12:02 am on Aug 4, 2009 (gmt 0)

10+ Year Member



I have been in eComm for 10 years. My experience with AOL ip address is firm:

all of AOL proxy IP addresses mean fraud and there is only very very few exceptions (less than 0.1% is non-fraud).

Do you have the same experience? All of buyers with AOL proxy IP address (such as 172.x.x.x and 205.x.x.x) have been automatically blocked.

piatkow

8:44 am on Aug 4, 2009 (gmt 0)

WebmasterWorld Senior Member 10+ Year Member Top Contributors Of The Month



I could understand this in the days when AOL sent out connection disks as junk mail and had them included with the Sunday newspapers. Is this based on recent or historic experience?

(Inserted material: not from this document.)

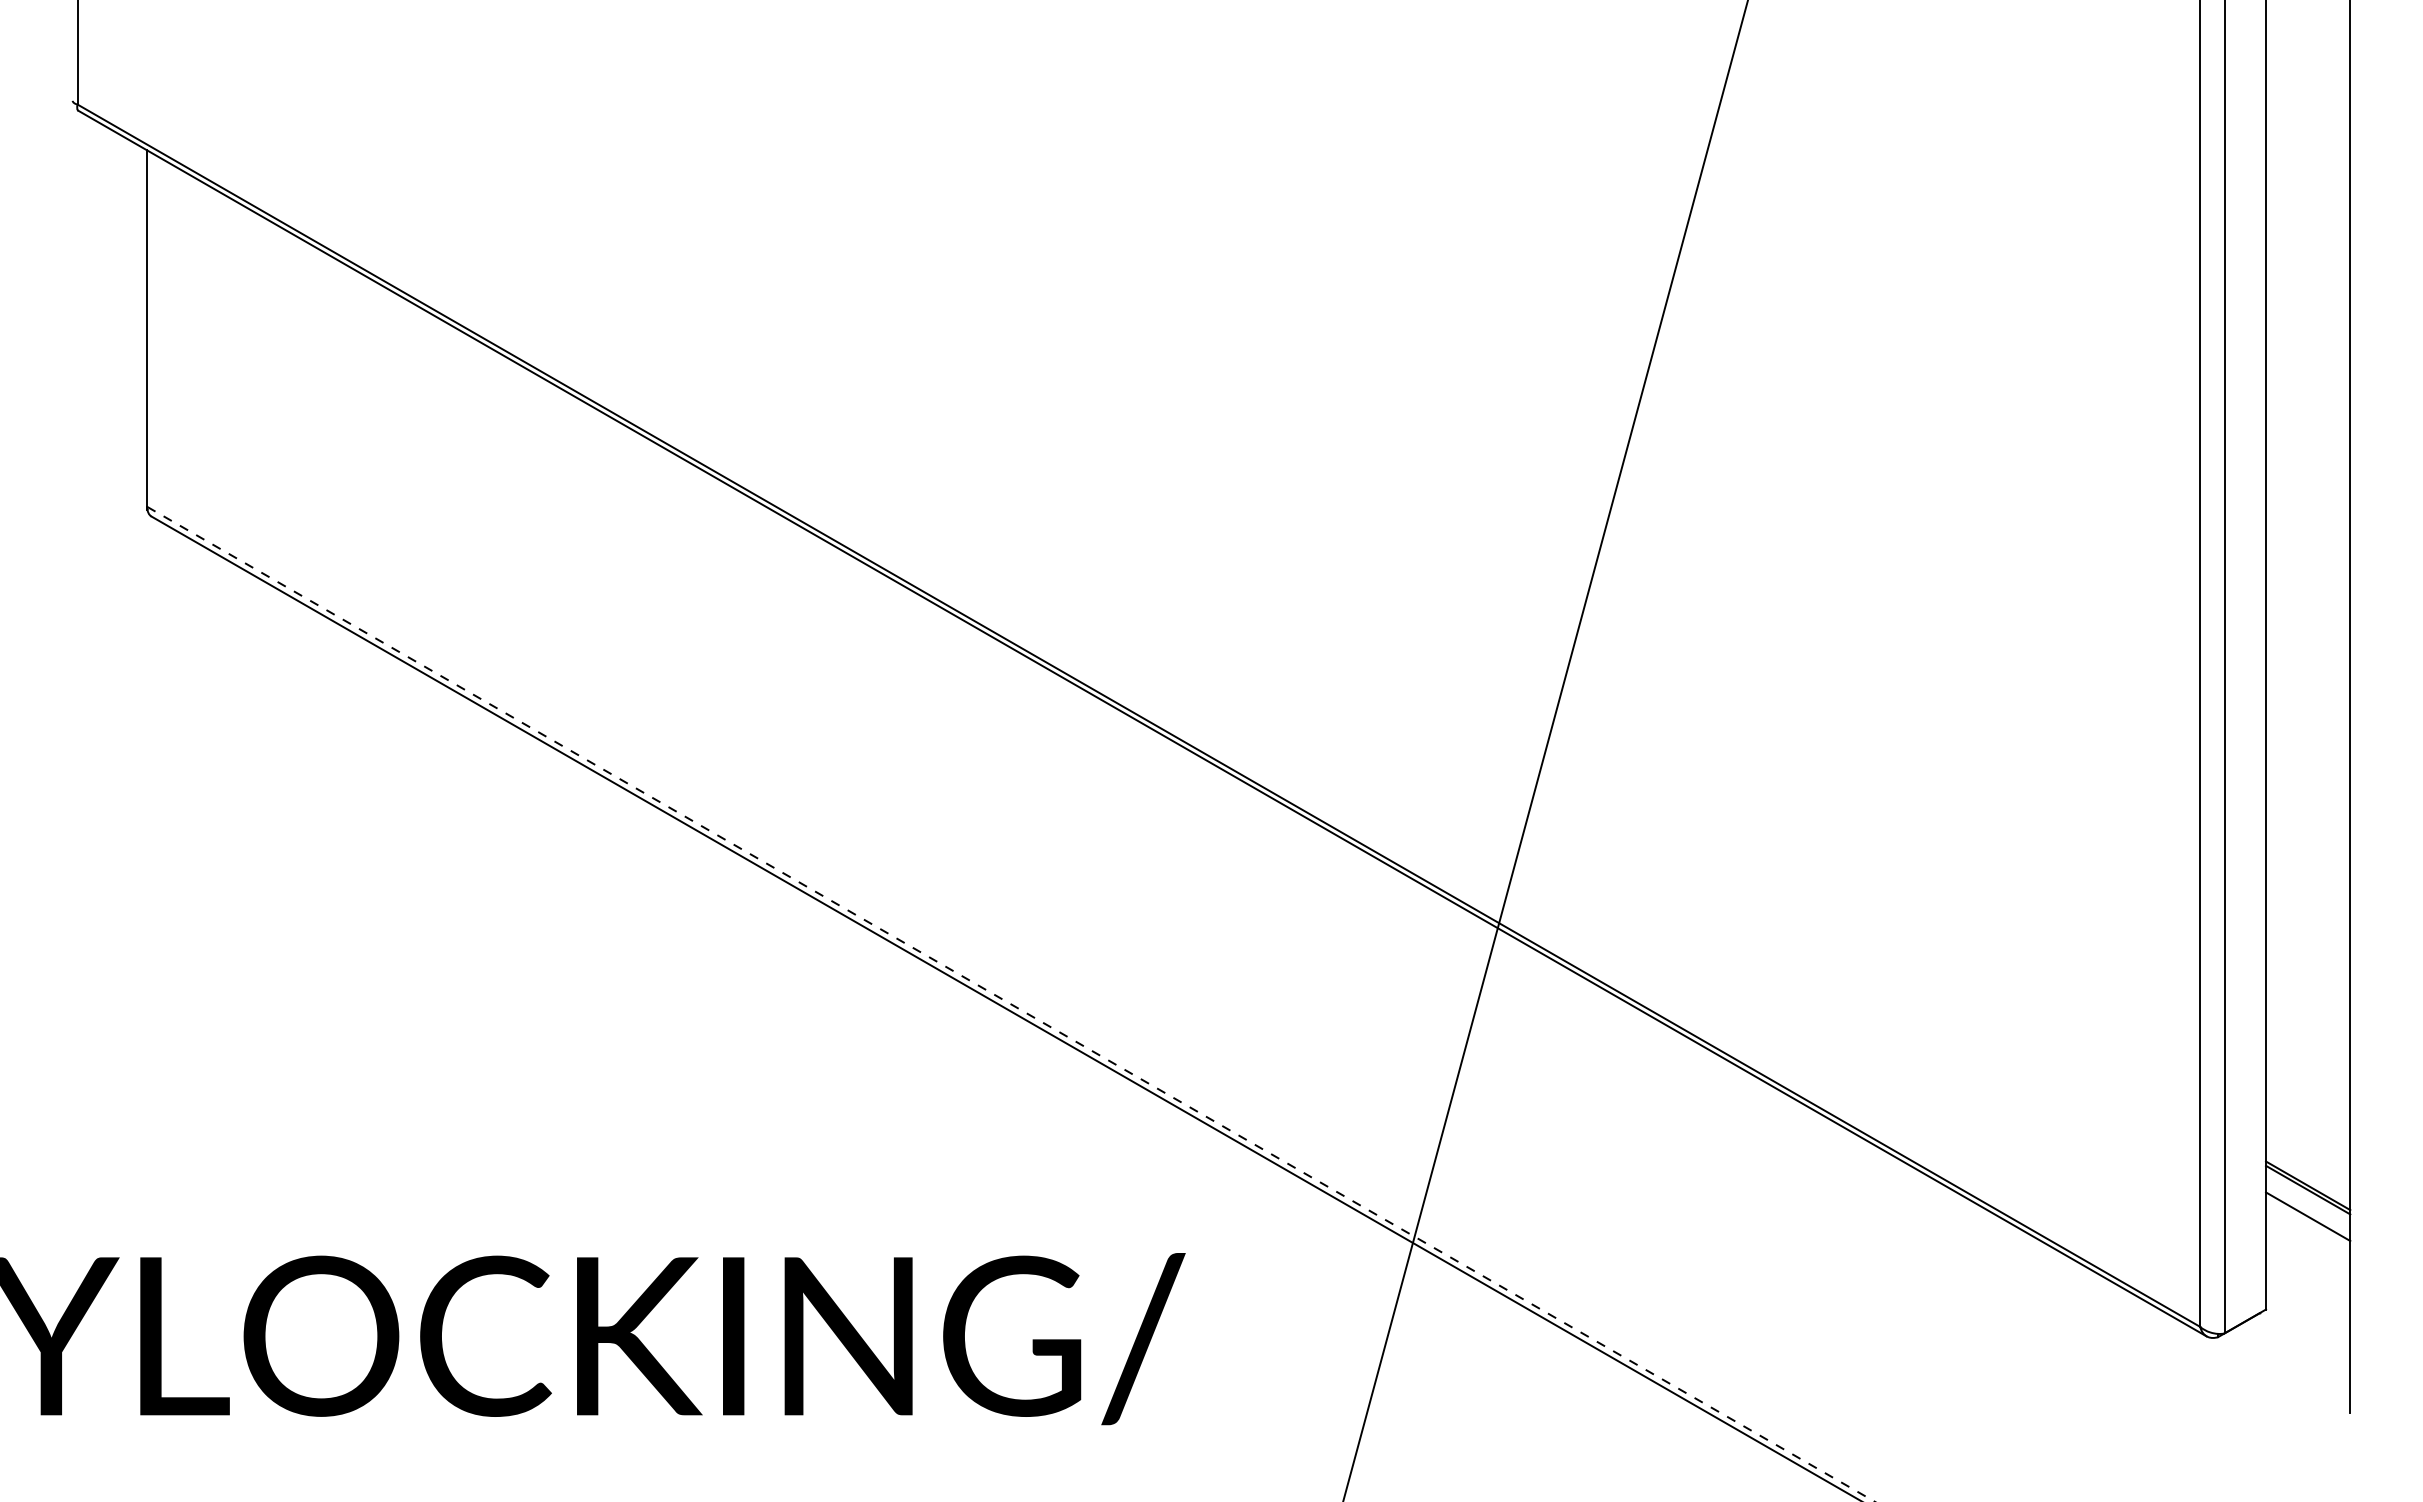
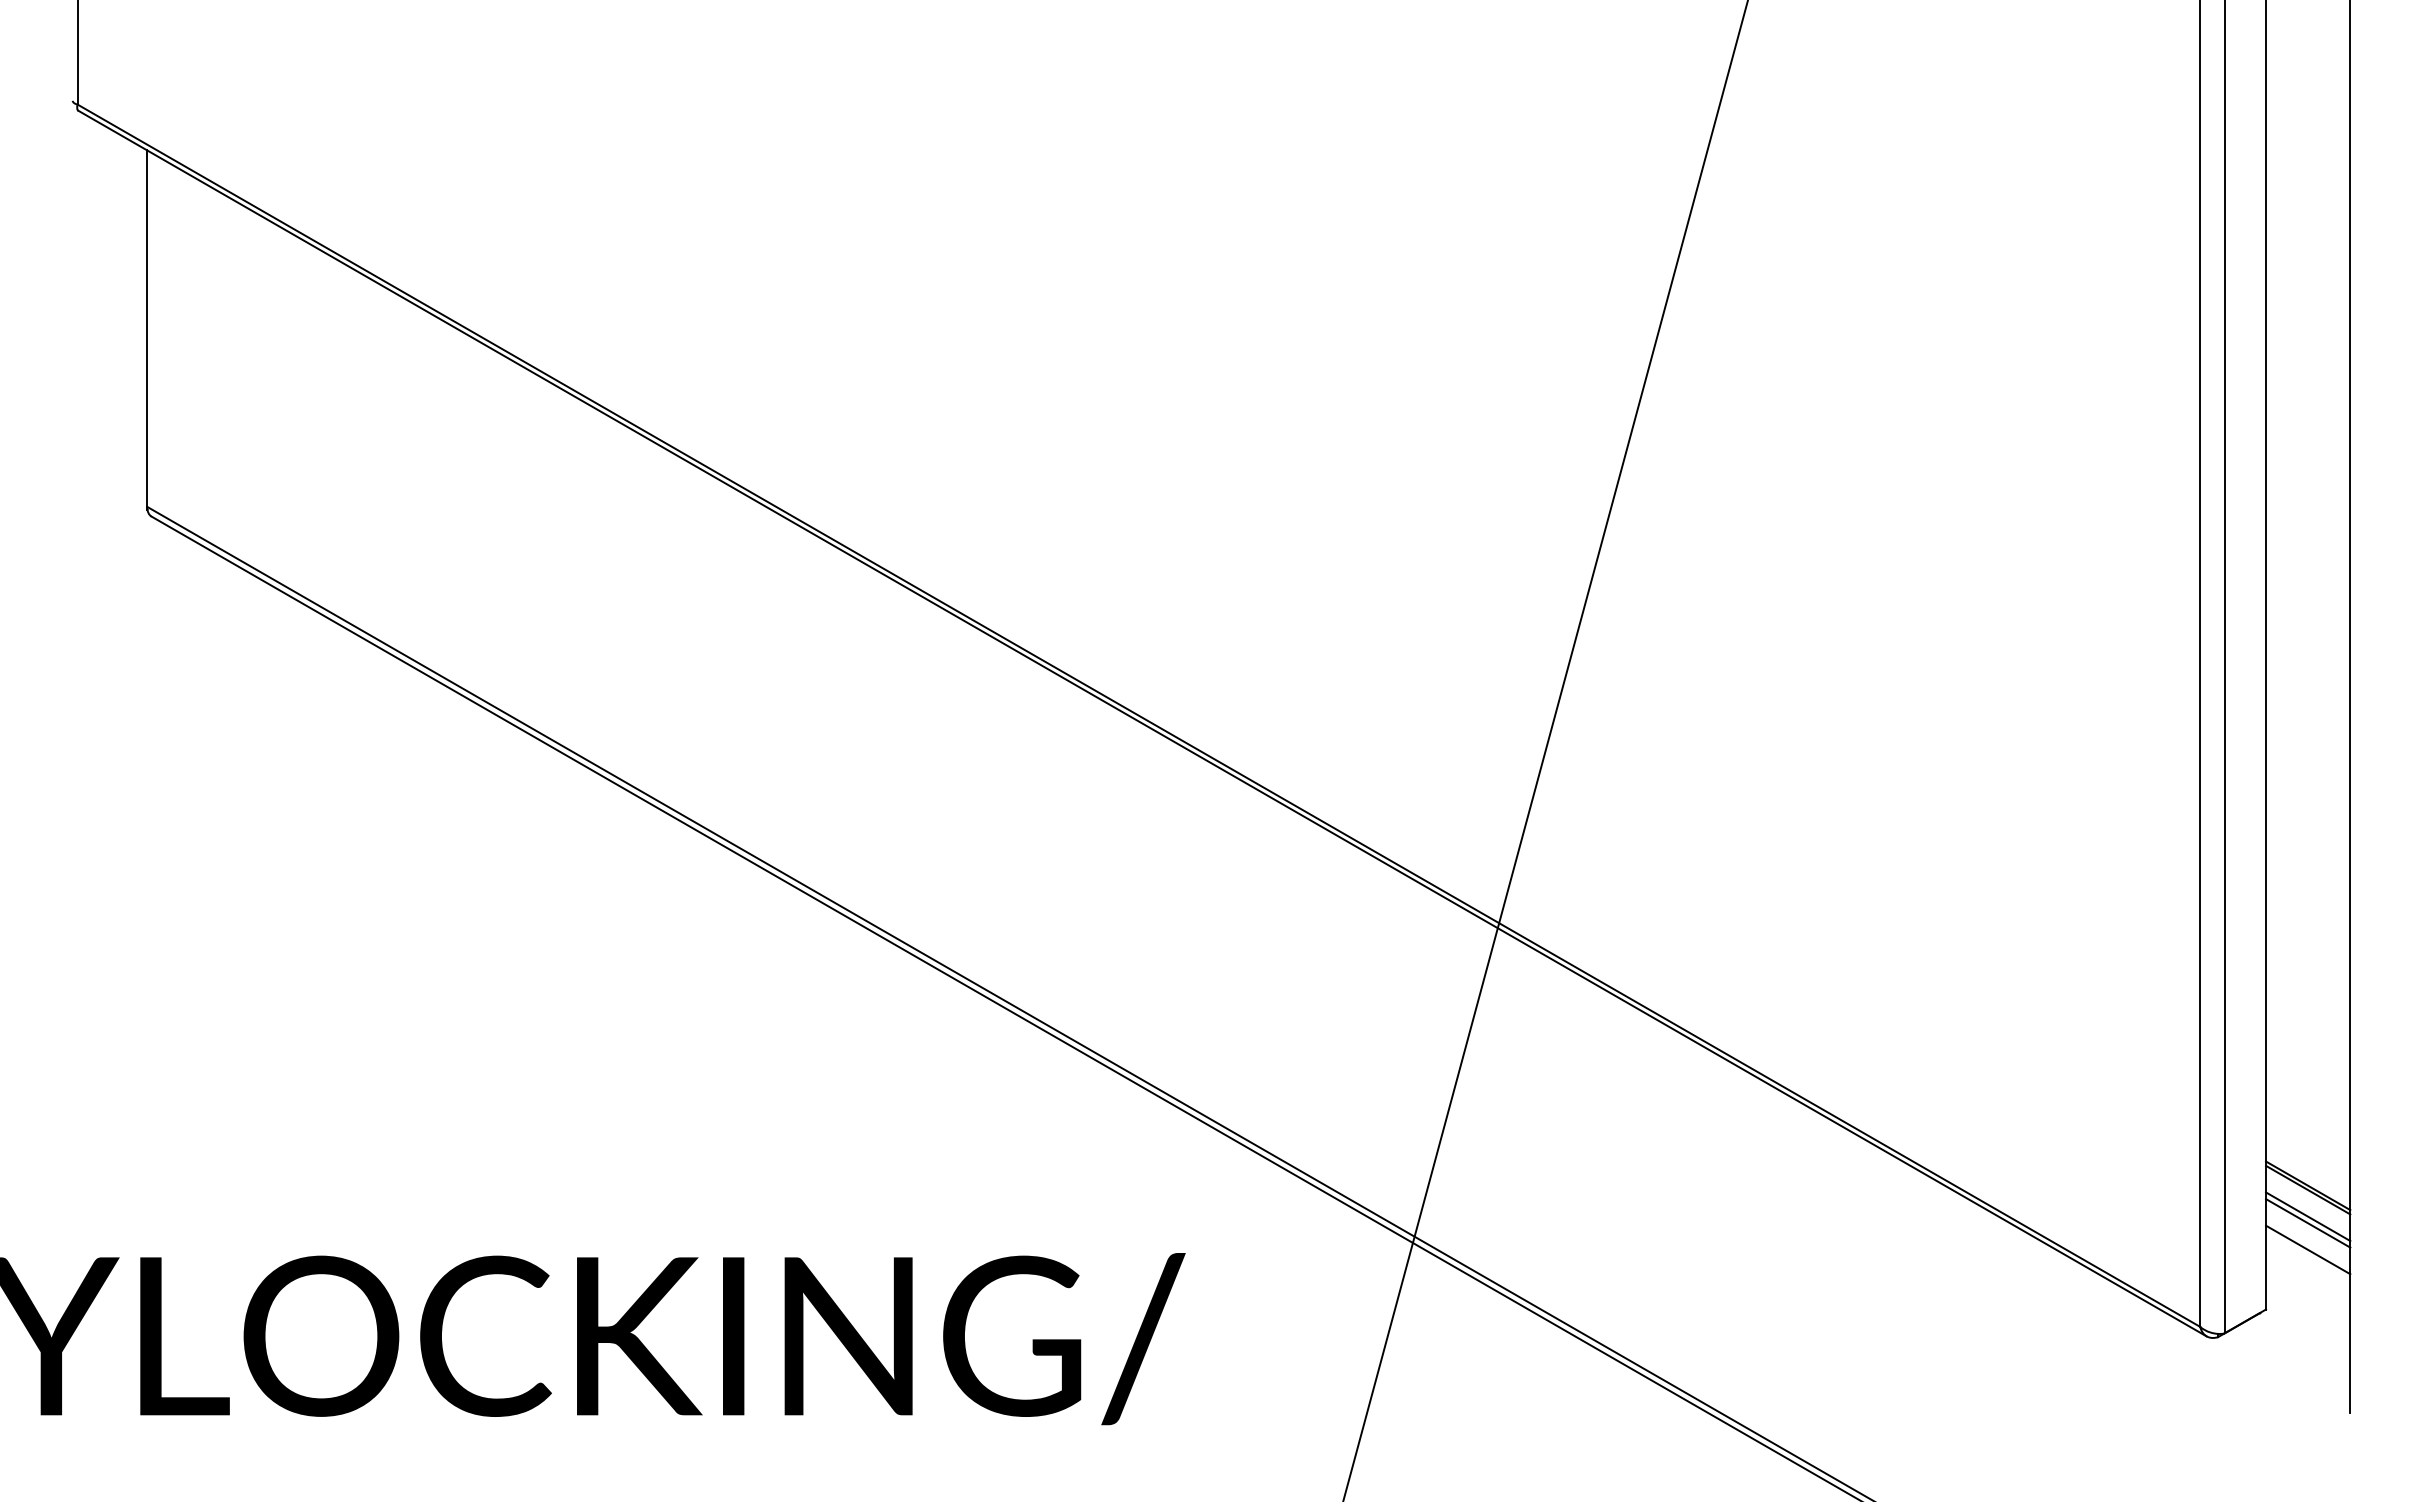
line at (1011, 1004): dashed -> solid
line at (2308, 1223): none -> present
line at (2308, 1249): none -> present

I can't comment directly as my own ecommerce experience has been B2B in a very tightly knit niche area. Slow payers and one guy going bankrupt, but never direct fraud.

Wlauzon

2:02 pm on Aug 4, 2009 (gmt 0)

WebmasterWorld Senior Member 10+ Year Member



I have never noticed that AOL addresses are any worse than any other. About the only one we have problems with is gmail addresses.

ytswy

2:20 pm on Aug 4, 2009 (gmt 0)

10+ Year Member



The only problem I've noticed with AOL users is they tend to fall into the "less gifted" group when it comes to technology, and can be a support headache :)

sleepy_eye

12:48 am on Aug 6, 2009 (gmt 0)

10+ Year Member



We haven't had more fraud with AOL ips than others.
But usually if there's a silly problem with an order, its got an AOL email on it.